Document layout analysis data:

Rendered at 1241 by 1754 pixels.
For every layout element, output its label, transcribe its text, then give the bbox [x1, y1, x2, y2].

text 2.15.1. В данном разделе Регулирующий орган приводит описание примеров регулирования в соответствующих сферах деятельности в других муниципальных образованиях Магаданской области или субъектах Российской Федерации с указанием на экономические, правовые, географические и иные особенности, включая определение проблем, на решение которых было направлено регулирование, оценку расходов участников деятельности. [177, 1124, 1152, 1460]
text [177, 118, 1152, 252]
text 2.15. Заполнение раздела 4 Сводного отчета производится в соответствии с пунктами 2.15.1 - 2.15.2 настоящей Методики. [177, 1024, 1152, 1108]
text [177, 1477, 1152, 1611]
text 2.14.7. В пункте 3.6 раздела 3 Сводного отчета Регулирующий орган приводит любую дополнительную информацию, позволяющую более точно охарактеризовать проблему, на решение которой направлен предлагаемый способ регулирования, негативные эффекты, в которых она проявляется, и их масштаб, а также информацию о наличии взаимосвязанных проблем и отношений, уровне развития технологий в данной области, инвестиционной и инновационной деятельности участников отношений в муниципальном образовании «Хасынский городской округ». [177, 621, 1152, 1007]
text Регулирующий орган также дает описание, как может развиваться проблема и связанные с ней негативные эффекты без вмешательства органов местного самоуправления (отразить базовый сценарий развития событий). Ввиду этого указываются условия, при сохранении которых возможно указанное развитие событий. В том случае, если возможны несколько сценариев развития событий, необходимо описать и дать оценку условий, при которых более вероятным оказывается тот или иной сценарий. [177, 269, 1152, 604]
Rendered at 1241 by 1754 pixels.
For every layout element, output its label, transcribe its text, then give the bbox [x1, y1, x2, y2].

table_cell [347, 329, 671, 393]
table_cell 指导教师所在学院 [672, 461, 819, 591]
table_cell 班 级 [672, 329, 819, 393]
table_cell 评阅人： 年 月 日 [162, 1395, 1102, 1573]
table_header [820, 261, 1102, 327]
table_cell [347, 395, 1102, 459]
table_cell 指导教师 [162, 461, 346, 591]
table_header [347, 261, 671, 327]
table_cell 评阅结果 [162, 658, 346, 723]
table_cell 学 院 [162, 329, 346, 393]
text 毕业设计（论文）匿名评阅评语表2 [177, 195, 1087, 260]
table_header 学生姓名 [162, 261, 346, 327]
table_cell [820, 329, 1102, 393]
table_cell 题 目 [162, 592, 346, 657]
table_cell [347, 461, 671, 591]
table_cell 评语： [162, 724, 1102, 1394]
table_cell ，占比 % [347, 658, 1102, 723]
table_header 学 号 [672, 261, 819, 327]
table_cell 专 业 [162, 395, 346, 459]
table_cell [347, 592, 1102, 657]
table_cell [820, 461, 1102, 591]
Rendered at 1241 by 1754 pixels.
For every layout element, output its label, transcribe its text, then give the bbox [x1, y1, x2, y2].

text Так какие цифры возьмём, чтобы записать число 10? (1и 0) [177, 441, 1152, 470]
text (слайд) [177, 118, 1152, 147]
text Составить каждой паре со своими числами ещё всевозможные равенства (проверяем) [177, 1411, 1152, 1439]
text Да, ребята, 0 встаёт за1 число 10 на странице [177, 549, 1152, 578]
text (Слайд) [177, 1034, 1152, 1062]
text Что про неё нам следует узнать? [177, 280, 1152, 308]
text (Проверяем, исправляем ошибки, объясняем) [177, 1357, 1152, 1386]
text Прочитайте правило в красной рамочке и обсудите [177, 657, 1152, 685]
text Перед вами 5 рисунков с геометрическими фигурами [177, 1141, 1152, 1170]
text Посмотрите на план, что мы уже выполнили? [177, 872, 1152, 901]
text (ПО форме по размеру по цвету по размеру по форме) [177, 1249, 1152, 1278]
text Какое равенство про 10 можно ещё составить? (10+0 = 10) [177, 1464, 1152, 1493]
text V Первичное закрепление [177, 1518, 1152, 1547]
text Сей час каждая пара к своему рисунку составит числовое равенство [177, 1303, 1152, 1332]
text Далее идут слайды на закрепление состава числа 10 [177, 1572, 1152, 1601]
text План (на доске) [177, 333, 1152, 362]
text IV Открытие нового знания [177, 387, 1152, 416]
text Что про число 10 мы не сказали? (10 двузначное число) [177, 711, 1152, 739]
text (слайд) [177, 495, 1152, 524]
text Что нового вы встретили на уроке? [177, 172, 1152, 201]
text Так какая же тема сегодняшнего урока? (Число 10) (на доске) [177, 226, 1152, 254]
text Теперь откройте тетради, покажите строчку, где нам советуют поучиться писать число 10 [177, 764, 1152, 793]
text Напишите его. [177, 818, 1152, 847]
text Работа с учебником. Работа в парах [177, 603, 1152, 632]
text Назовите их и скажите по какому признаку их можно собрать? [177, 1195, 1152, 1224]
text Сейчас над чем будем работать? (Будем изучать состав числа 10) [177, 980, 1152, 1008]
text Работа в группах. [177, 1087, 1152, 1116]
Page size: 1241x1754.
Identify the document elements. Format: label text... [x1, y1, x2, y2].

> [WHAT IS NEEDED]:
Set every entry down verbatim.

> [YOUR RESPONSE]:
Rendered at 1241 by 1754 pixels.
For every layout element, output its label, transcribe its text, then give the bbox [x1, y1, x2, y2].

text 2.15.1. В данном разделе Регулирующий орган приводит описание примеров регулирования в соответствующих сферах деятельности в других муниципальных образованиях Магаданской области или субъектах Российской Федерации с указанием на экономические, правовые, географические и иные особенности, включая определение проблем, на решение которых было направлено регулирование, оценку расходов участников деятельности. [177, 1124, 1152, 1460]
text [177, 118, 1152, 252]
text 2.15. Заполнение раздела 4 Сводного отчета производится в соответствии с пунктами 2.15.1 - 2.15.2 настоящей Методики. [177, 1024, 1152, 1108]
text [177, 1477, 1152, 1611]
text 2.14.7. В пункте 3.6 раздела 3 Сводного отчета Регулирующий орган приводит любую дополнительную информацию, позволяющую более точно охарактеризовать проблему, на решение которой направлен предлагаемый способ регулирования, негативные эффекты, в которых она проявляется, и их масштаб, а также информацию о наличии взаимосвязанных проблем и отношений, уровне развития технологий в данной области, инвестиционной и инновационной деятельности участников отношений в муниципальном образовании «Хасынский городской округ». [177, 621, 1152, 1007]
text Регулирующий орган также дает описание, как может развиваться проблема и связанные с ней негативные эффекты без вмешательства органов местного самоуправления (отразить базовый сценарий развития событий). Ввиду этого указываются условия, при сохранении которых возможно указанное развитие событий. В том случае, если возможны несколько сценариев развития событий, необходимо описать и дать оценку условий, при которых более вероятным оказывается тот или иной сценарий. [177, 269, 1152, 604]
Rendered at 1241 by 1754 pixels.
For every layout element, output its label, transcribe its text, then give the bbox [x1, y1, x2, y2].

table_cell [347, 329, 671, 393]
table_cell 指导教师所在学院 [672, 461, 819, 591]
table_cell 班 级 [672, 329, 819, 393]
table_cell 评阅人： 年 月 日 [162, 1395, 1102, 1573]
table_header [820, 261, 1102, 327]
table_cell [347, 395, 1102, 459]
table_cell 指导教师 [162, 461, 346, 591]
table_header [347, 261, 671, 327]
table_cell 评阅结果 [162, 658, 346, 723]
table_cell 学 院 [162, 329, 346, 393]
text 毕业设计（论文）匿名评阅评语表2 [177, 195, 1087, 260]
table_header 学生姓名 [162, 261, 346, 327]
table_cell [820, 329, 1102, 393]
table_cell 题 目 [162, 592, 346, 657]
table_cell [347, 461, 671, 591]
table_cell 评语： [162, 724, 1102, 1394]
table_cell ，占比 % [347, 658, 1102, 723]
table_header 学 号 [672, 261, 819, 327]
table_cell 专 业 [162, 395, 346, 459]
table_cell [347, 592, 1102, 657]
table_cell [820, 461, 1102, 591]
Rendered at 1241 by 1754 pixels.
For every layout element, output its label, transcribe its text, then give the bbox [x1, y1, x2, y2].

text Так какие цифры возьмём, чтобы записать число 10? (1и 0) [177, 441, 1152, 470]
text (слайд) [177, 118, 1152, 147]
text Составить каждой паре со своими числами ещё всевозможные равенства (проверяем) [177, 1411, 1152, 1439]
text Да, ребята, 0 встаёт за1 число 10 на странице [177, 549, 1152, 578]
text (Слайд) [177, 1034, 1152, 1062]
text Что про неё нам следует узнать? [177, 280, 1152, 308]
text (Проверяем, исправляем ошибки, объясняем) [177, 1357, 1152, 1386]
text Прочитайте правило в красной рамочке и обсудите [177, 657, 1152, 685]
text Перед вами 5 рисунков с геометрическими фигурами [177, 1141, 1152, 1170]
text Посмотрите на план, что мы уже выполнили? [177, 872, 1152, 901]
text (ПО форме по размеру по цвету по размеру по форме) [177, 1249, 1152, 1278]
text Какое равенство про 10 можно ещё составить? (10+0 = 10) [177, 1464, 1152, 1493]
text V Первичное закрепление [177, 1518, 1152, 1547]
text Сей час каждая пара к своему рисунку составит числовое равенство [177, 1303, 1152, 1332]
text Далее идут слайды на закрепление состава числа 10 [177, 1572, 1152, 1601]
text План (на доске) [177, 333, 1152, 362]
text IV Открытие нового знания [177, 387, 1152, 416]
text Что про число 10 мы не сказали? (10 двузначное число) [177, 711, 1152, 739]
text (слайд) [177, 495, 1152, 524]
text Что нового вы встретили на уроке? [177, 172, 1152, 201]
text Так какая же тема сегодняшнего урока? (Число 10) (на доске) [177, 226, 1152, 254]
text Теперь откройте тетради, покажите строчку, где нам советуют поучиться писать число 10 [177, 764, 1152, 793]
text Напишите его. [177, 818, 1152, 847]
text Работа с учебником. Работа в парах [177, 603, 1152, 632]
text Назовите их и скажите по какому признаку их можно собрать? [177, 1195, 1152, 1224]
text Сейчас над чем будем работать? (Будем изучать состав числа 10) [177, 980, 1152, 1008]
text Работа в группах. [177, 1087, 1152, 1116]
Page size: 1241x1754.
Identify the document elements. Format: label text... [x1, y1, x2, y2].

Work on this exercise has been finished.